Keyboard shortcuts

Press or to navigate between chapters

Press S or / to search in the book

Press ? to show this help

Press Esc to hide this help

Reproducing with FixedCount

The simulation report told you that seed 17429853261 failed. The first step is always the same: reproduce it.

Pinning a Seed

Take your simulation binary and add two things: the failing seed, and a single iteration.

#![allow(unused)]
fn main() {
SimulationBuilder::new()
    .workload(MyWorkload::new())
    .set_iterations(1)
    .set_debug_seeds(vec![17429853261])
    .run()
    .await
}

set_debug_seeds fixes the RNG seed. set_iterations(1) tells the runner to execute exactly one iteration with that seed instead of sweeping through random seeds. Together, they replay the exact execution that failed.

Run it. You should see the same failure, the same panic message, the same assertion violation. Every time.

Turning Up the Logging

By default, simulation runs are quiet. When debugging a specific seed, turn up logging via the RUST_LOG environment variable. Start with ERROR to see assertion violations and failure messages:

RUST_LOG=error cargo xtask sim run my_simulation

For deeper investigation, RUST_LOG=trace shows the full event trace: every event processed, every timer fired, every connection state change. This is the firehose, but with a pinned seed it is a reproducible firehose.

When the Bug Disappears

You pinned the seed, ran it, and the bug is gone. This means one thing: something in your code is non-deterministic.

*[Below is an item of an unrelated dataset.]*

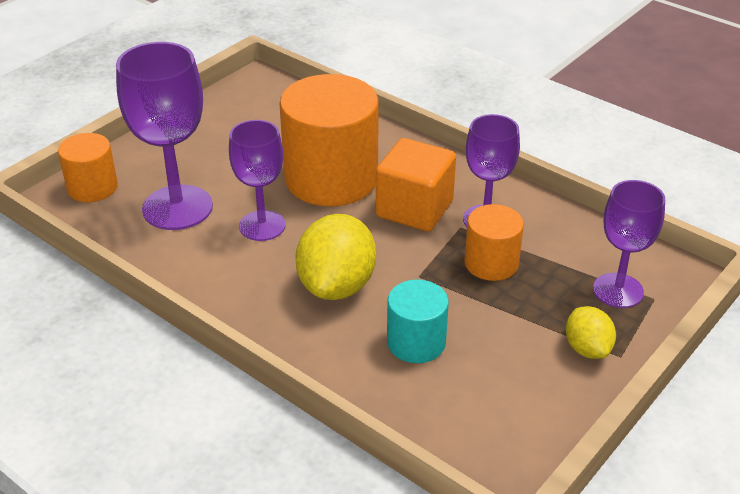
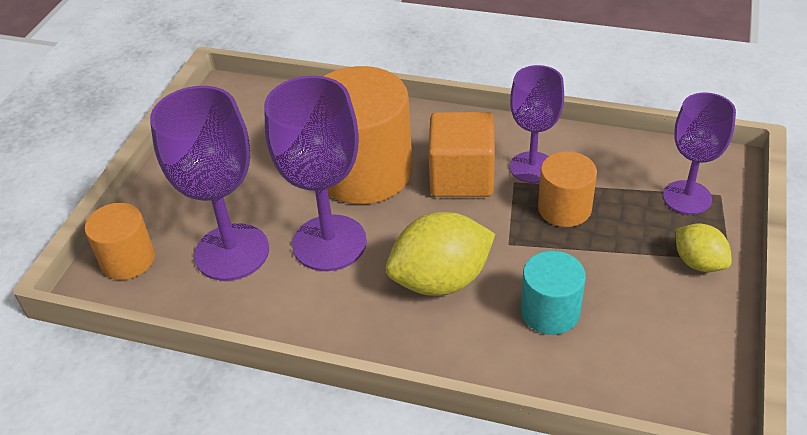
camera: 20 degrees left, 5 degrees up
(262, 226) = (329, 243): purple goblet -> purple goblet, size x1.54
(337, 285) = (441, 280): yellow lemon -> yellow lemon turned 75 degrees clockwise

The simulation engine controls time, networking, and randomness through providers. But if your code bypasses those providers, it introduces real-world non-determinism into the simulated world. Common culprits:

  • Direct tokio calls: tokio::time::sleep() instead of time.sleep(), tokio::spawn() instead of task_provider.spawn_task(). These escape the simulation’s control.
  • System randomness: Using rand::thread_rng() or std::collections::HashMap iteration order instead of the simulation’s RandomProvider.
  • Wall-clock time: Calling std::time::Instant::now() or SystemTime::now() instead of using the simulated clock.
  • External I/O: Reading files, making real network calls, or anything that touches the actual operating system.

If you suspect non-determinism, run the same seed twice with RUST_LOG=trace and diff the output. The first divergence point tells you exactly where determinism broke.

From Reproduction to Investigation

Once you have a reliable reproduction, the next step is understanding what happened. The event trace (covered in the next section) shows you the causal chain: which events fired, in what order, and what state they produced. With a pinned seed, you can also set breakpoints in your IDE and step through the exact execution path that triggers the bug.

The key insight: you are not searching for a bug anymore. You are reading a recording of a bug. That is a fundamentally easier problem.